What was The Battle of Salamis? A 5 minute Guide
Updated: Jun 20
In the last ‘5 minute guide', we took a look at the legendary Battle of Thermopylae. It was on this mountain pass that a small army of Greek Hoplites, led by the Spartan King Leonidas, held off the might of the Persian Army for nearly three days. However, their spirited defence was brought to a crushing end when the Persians discovered a secret path in the mountains, one that led them to the rear of the Greek Army.
In the resulting battle, the Greeks were finally wiped out. Yet, perhaps their heroic sacrifice had not been in vain. Maybe, just maybe, the 300 Spartans - and friends – had given the Greek City States enough time to pull their finger out and get an army sorted to fight back against the seemingly unstoppable Persians?
What happened next?
Things didn’t start off too great for the Greeks, that’s for certain. During 480 BC the Persians rampaged through the Greek City States, they even managed to sack Athens! Oh, by the way, ‘Sack’ doesn’t mean the Persians presented the Athenians with the underwhelming gift of a large brown canvas bag. Instead, ‘sack’ means to ‘plunder’. The Persians broke into Athens, smashed the place up and stole lots of treasure. Anyway, it was all going badly for the Greek States, they had one last chance: to defeat the Persians in an epic Naval battle at Salamis.
That’s a lot of ships!
So, how many ships fought in the battle of Salamis? No one knows for certain. Herodotus, the first historian, states that there were 1207 ships in the Persian fleet and only 310 ships in the Greek fleet. But, as Herodotus did like to make things up in order to add excitement to his history books, these numbers should be taken with a massive handful of salt. Either way, we know that the Persian fleet heavily outnumbered their Greek counterparts.
What sort of ships did they have?
Both fleets consisted of Triremes. These are wooden warships; great big things that weighed up to fifty tons and were as long as 40 metres. They were propelled by the wind in their sails and by good old-fashioned oar power too – it took 170 oarsmen to zoom a Trireme into battle.
Triremes weren’t equipped with long-range weapons - no cannons, catapults or laser guns I’m afraid. Instead, they had a great big bronze ram on the bow. The idea was that Triremes would dodge, zig-zag and spin in an attempt to ram through the side of a rival ship. Often both ships would end up getting stuck together and then it would be up to the soldiers on board to duke it out on the deck. In this, the Persians had a massive advantage, they had loads more ships and loads more soldiers.
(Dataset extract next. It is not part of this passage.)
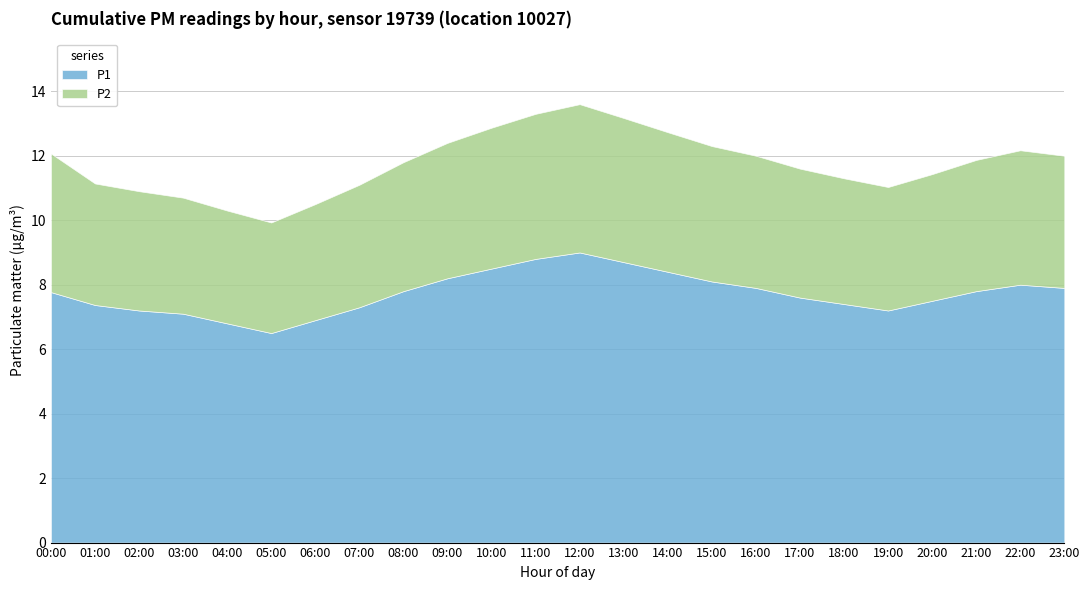

How many values in the P2 series exceed 4?

12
How the heck did the Greeks win then?
That’s all down to strategy and tactics. The great Athenian naval commander, Themistocles, came up with a doozy of a plan. Though outnumbered, if the Greeks fought the Persians in a narrow enough stretch of water then the numbers would make no difference. This is because the same amount of Greek Triremes could fight the same amount of Persian Triremes, there was no space to fit any other ships in the narrow stretch of water.
As the battle begun the Greeks pretended to retreat. The Persians, believing victory would soon be theirs, started to advance their ships. As the Persians closed the distance their vast fleet became packed together – so much so that they couldn’t’ manoeuvre. Persian Triremes became jammed together – not with a delicious fruity spread I should add, as that would be silly.
The Persians were stuck, the wooden hull of each ship rubbing against the wooden hull of another. The Greeks now had all the space to maneuverer, ramming the Persians from the flank – their side – and causing chaos and destruction. Worse still for the Persians, with all their ships mushed together, they weren’t even able to retreat. Soon the battle was over!
How did it all end?
After the defeat at the battle of Salamis, the Persian King – Xerxes – returned to his palace and left his general in charge of the invasion. The Persians still controlled a lot of Greece and it wasn’t until the Battle of Plataea in August 479 BCE, when the Greeks deployed the largest army of Hoplites ever seen, that the Persians were finally defeated.